- [Exercise tasks]:
1 > Please retype everything in the article on reading habits from "Despite being a" down to "are reading regularly.".
2 > Write what comes next in the article on reading habits, starting after its final sentence.

- [Document]:
********************

Years of scrolling have hijacked our attention spans, along with our ability to sit down and read a book. If reading more is on your 2026 resolutions list, here's some tested advice from avid readers to help you make the goal stick.

Despite being a former English teacher and literacy specialist, Y.L. Wolfe realized that her scrolling habit meant she'd barely finished a book in years. Embarrassed by that realization, she agreed to read along with a friend's book club. She quickly found that reading on a regular schedule rebuilt her speed, focus, and ability to stay with a story. Her best tips for rebuilding the habit: Don't force yourself to finish a book you dislike, spend time sourcing books you will love, and be a little less precious about what you read but disciplined in making sure that you are reading regularly.

Once you start to enjoy reading again, you may as well get good at it. Ryan Holiday draws on decades of reading as a writer and bookstore owner to outline the habits good readers actually practice. He emphasizes strategies that help you build a reading life that compounds over time rather than chasing whatever happens to be newest—carrying a book so idle moments turn into reading time, and reading with a pen so ideas are processed, questioned, and retained. Re-read books that matter. And let one book lead to another through footnotes, bibliographies, and recommendations.

********************

- [Data lines]:

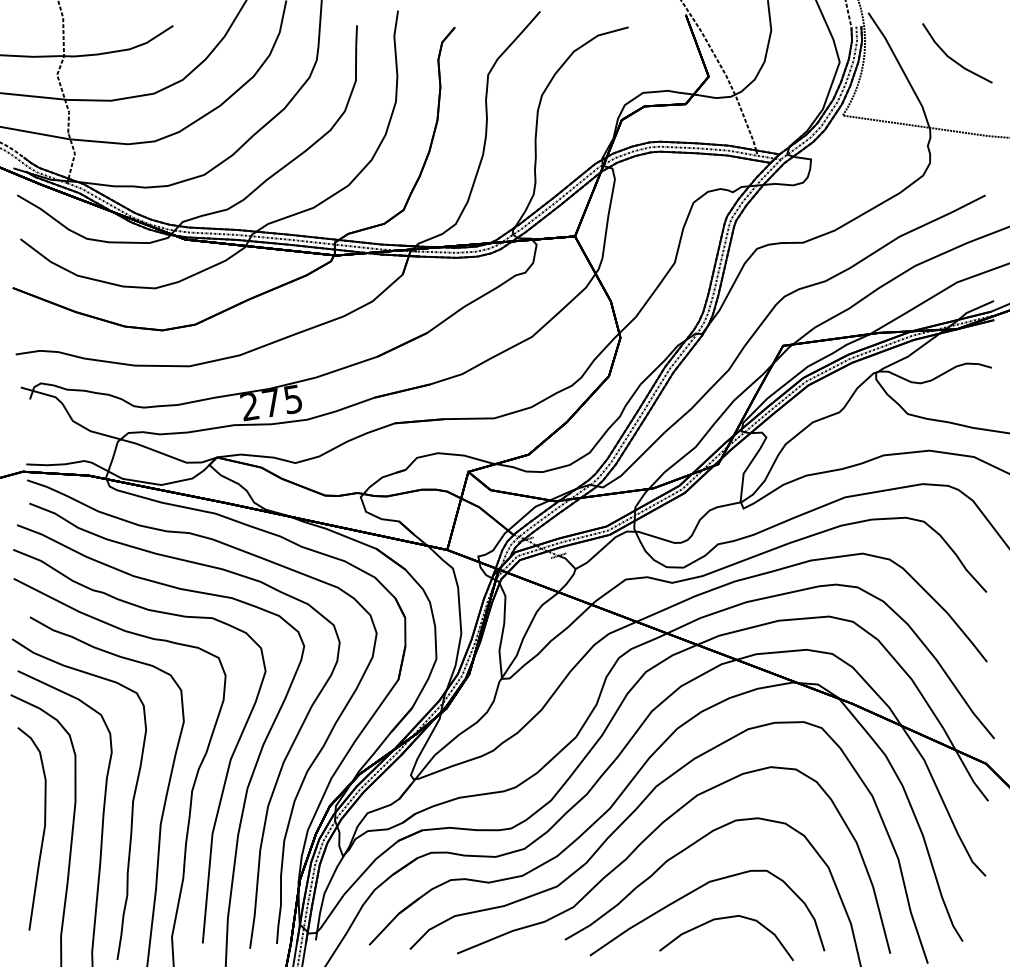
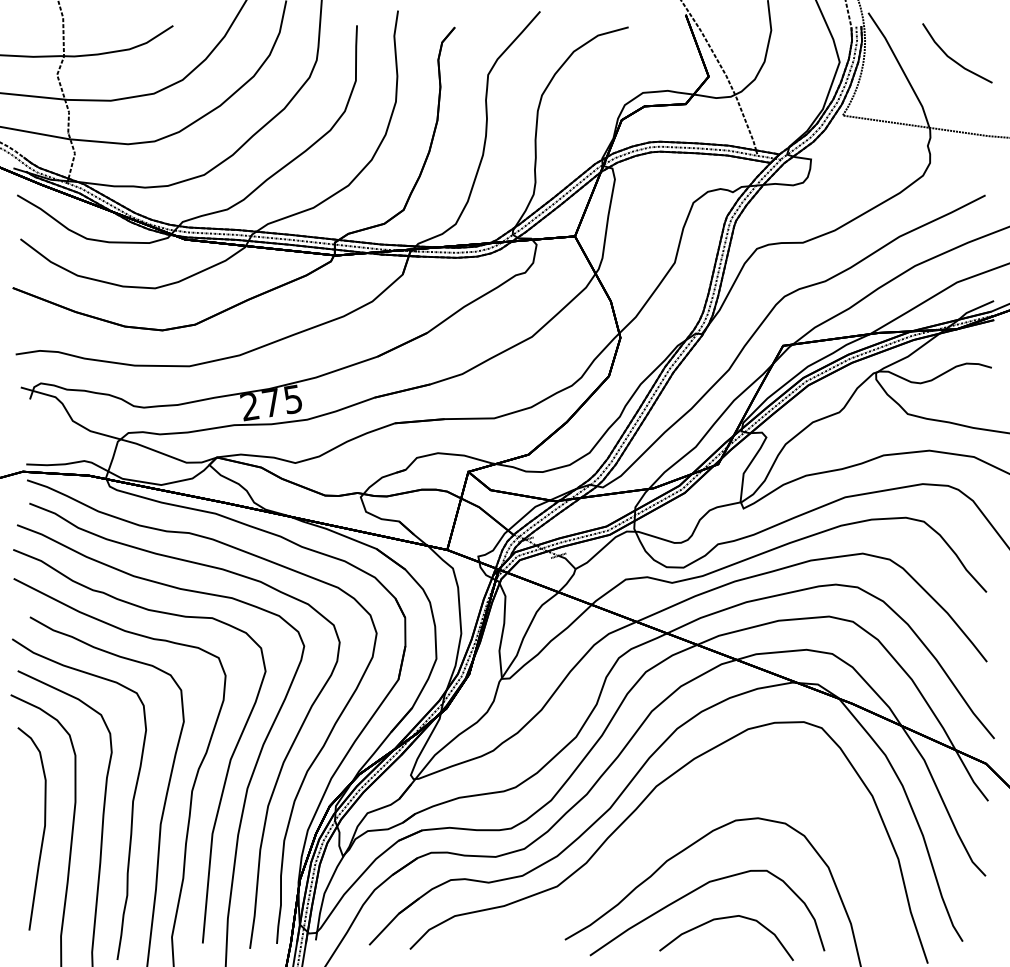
part at (650, 835): present -> none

********************

- [Answer set]:
1 >
Despite being a former English teacher and literacy specialist, Y.L. Wolfe realized that her scrolling habit meant she'd barely finished a book in years. Embarrassed by that realization, she agreed to read along with a friend's book club. She quickly found that reading on a regular schedule rebuilt her speed, focus, and ability to stay with a story. Her best tips for rebuilding the habit: Don't force yourself to finish a book you dislike, spend time sourcing books you will love, and be a little less precious about what you read but disciplined in making sure that you are reading regularly.

2 >
When you start reading constantly, you'll realize how hard it is to remember what you read. Bobby Powers should know: He's read over 700 books in the last 10 years. He describes a simple system he uses to keep track of ideas across these hundreds of books. As he reads, he stars passages he wants to return to and underlines only the lines that capture the core idea on a page. When he finishes a book, he writes a short index inside the back cover with page numbers, key takeaways, and related recommendations. By treating each book as a working document, Powers creates something he can easily revisit instead of something that fades once the cover closes.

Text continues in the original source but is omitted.